Finances during travel: Pt. 1 – Having spending money

In this part, we cover the basics of how we ensured we had spending money abroad.

One of the issues to which we gave tremendous thought was how to deal with finances while traveling abroad. Wrapped into that seemingly simple question were both the obvious and less clear ones. The most obvious questions were: how does one get money while abroad and how do you pay for the things you need? The less obvious ones involved figuring out how to access money, reduce expenditures, etc.

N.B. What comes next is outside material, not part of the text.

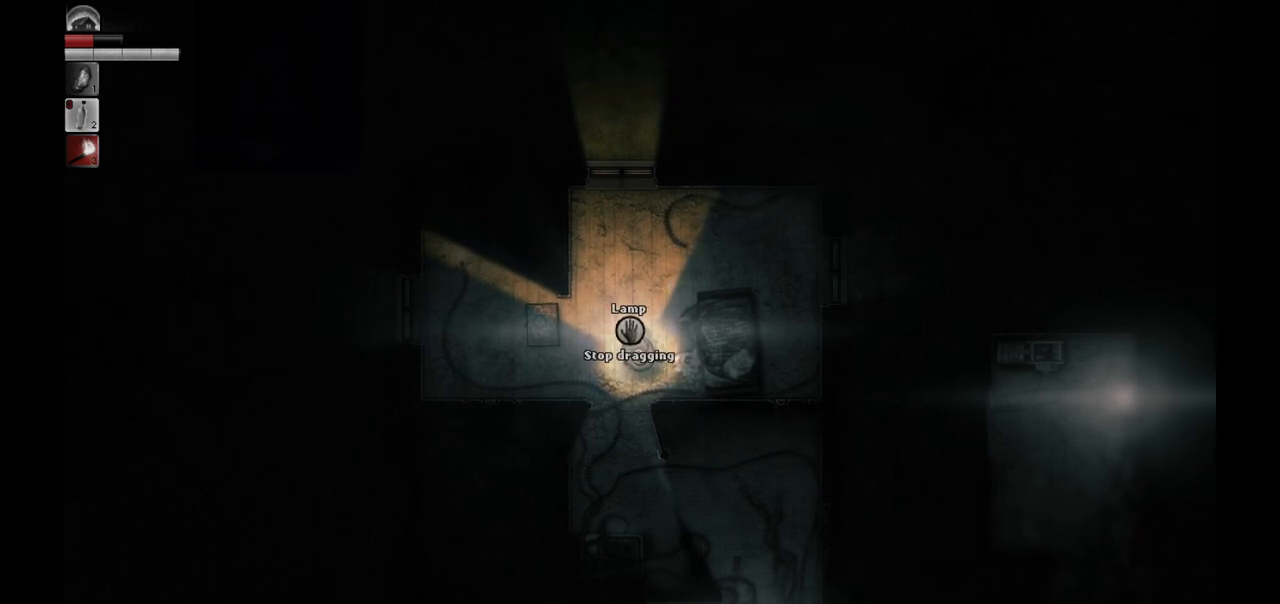
{"buttons": [], "left_stick": "right", "right_stick": "center", "events": []}
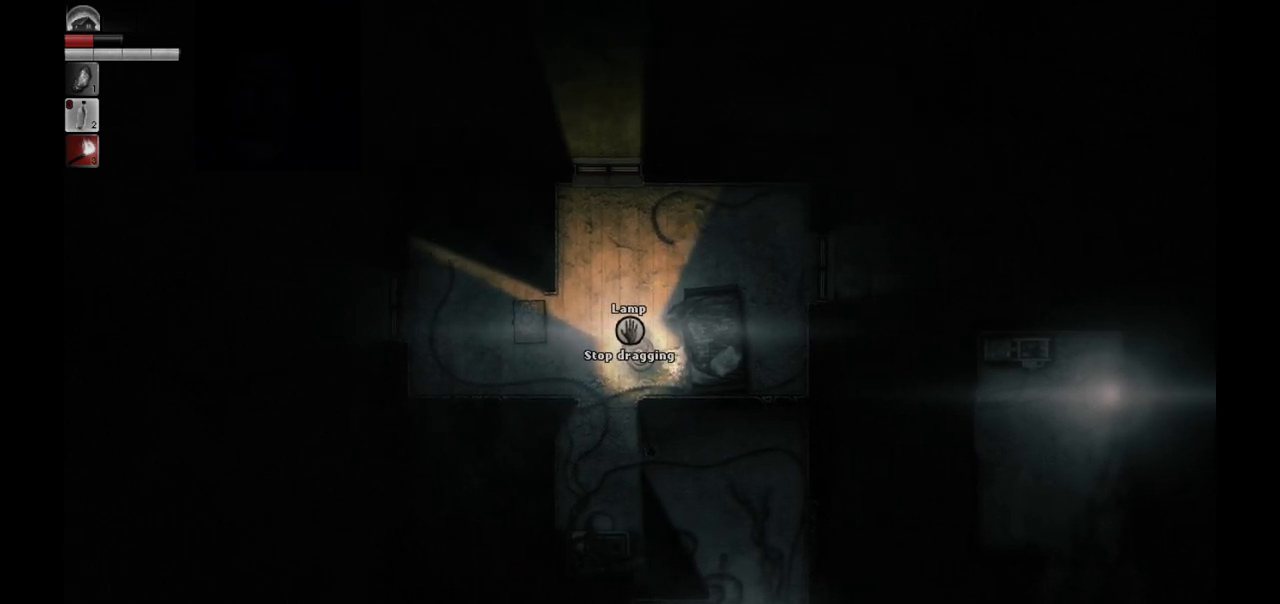
{"buttons": [], "left_stick": "center", "right_stick": "center", "events": [[367, "R1", "down"], [433, "left_stick", "center"], [500, "R1", "up"]]}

To get to the first question, we had two alternatives for finances: stick to tradition, or put our faith in modern banking technology. The former being to carry enough cash around for the trip. Exchange enough for 3-4 days’ worth of travel, and pray no one finds your cash. The benefit is that it works terrifically well in countries that transact primarily in cash/have few banking services. And yes, those countries exist (see Myanmar). Additionally, some countries require that you pay for visas in cold, hard cash (like getting into Vietnam). The downside is that cash is valuable and easily stolen. Money changers are also good at extracting high exchange rates, leaving you much worse off than market rate.

We took a hybrid approach, which is:

  • Have enough USD to get past customs
  • Carry a no-foreign transaction-fee (FTF) debit card for when cash is necessary (Charles Schwab is a good example, with a bonus ATM fee repayment)
  • Pay for most transactions with a no-FTF card (Barclaycard Arrival Plus and Chase Sapphire Preferred both stand out due to their nice rewards schemes)
  • Have a chip-and-pin card for any countries on the system (Barclaycard Arrival Plus is one of the select few that has this, and others will be adopting it over the next year)

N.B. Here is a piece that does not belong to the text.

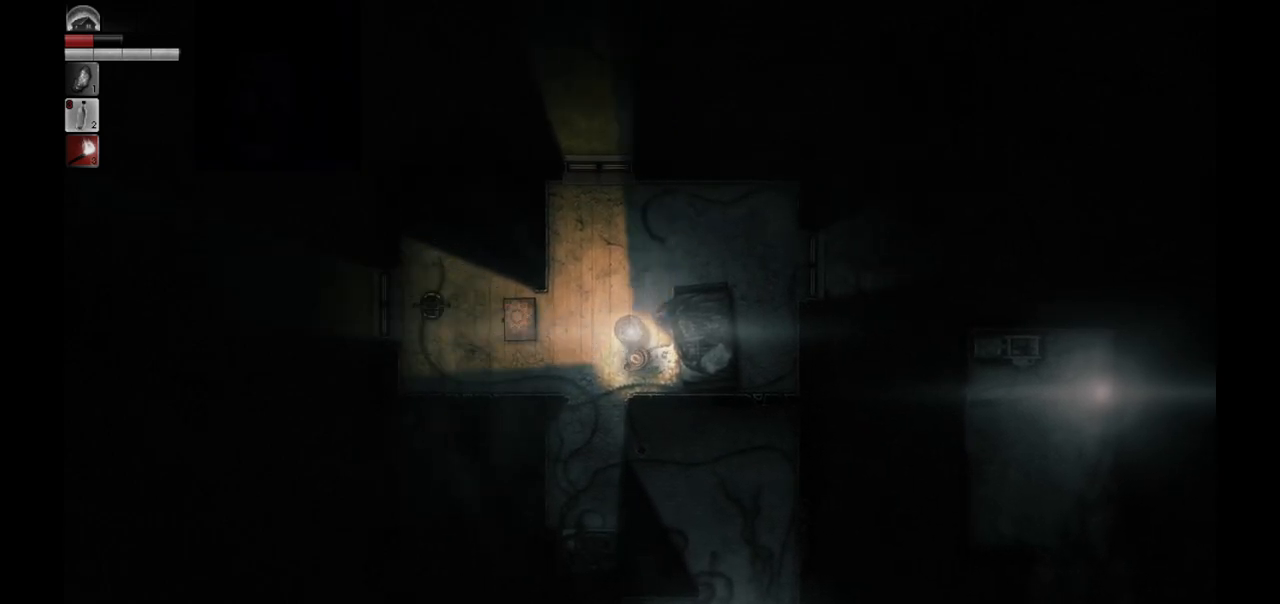
{"buttons": [], "left_stick": "up-left", "right_stick": "center", "events": [[367, "left_stick", "up-left"]]}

The benefit of this system is that it should work well in most countries with banking systems. Additionally, you save lots on not paying transaction fees and pay a much smaller spread (the hidden-fee version of FTFs) since you’re paying what your bank pays, rather than what you pay. One thing we haven’t encountered yet is dynamic currency conversion, where a merchant conveniently converts your purchase into USD, while secretly tacking on a big FTF. The issue with this approach is theft (much bigger potential upside of loss) and getting money in places without developed banking systems.

We’ll cover some of the less-obvious travel finance issues later.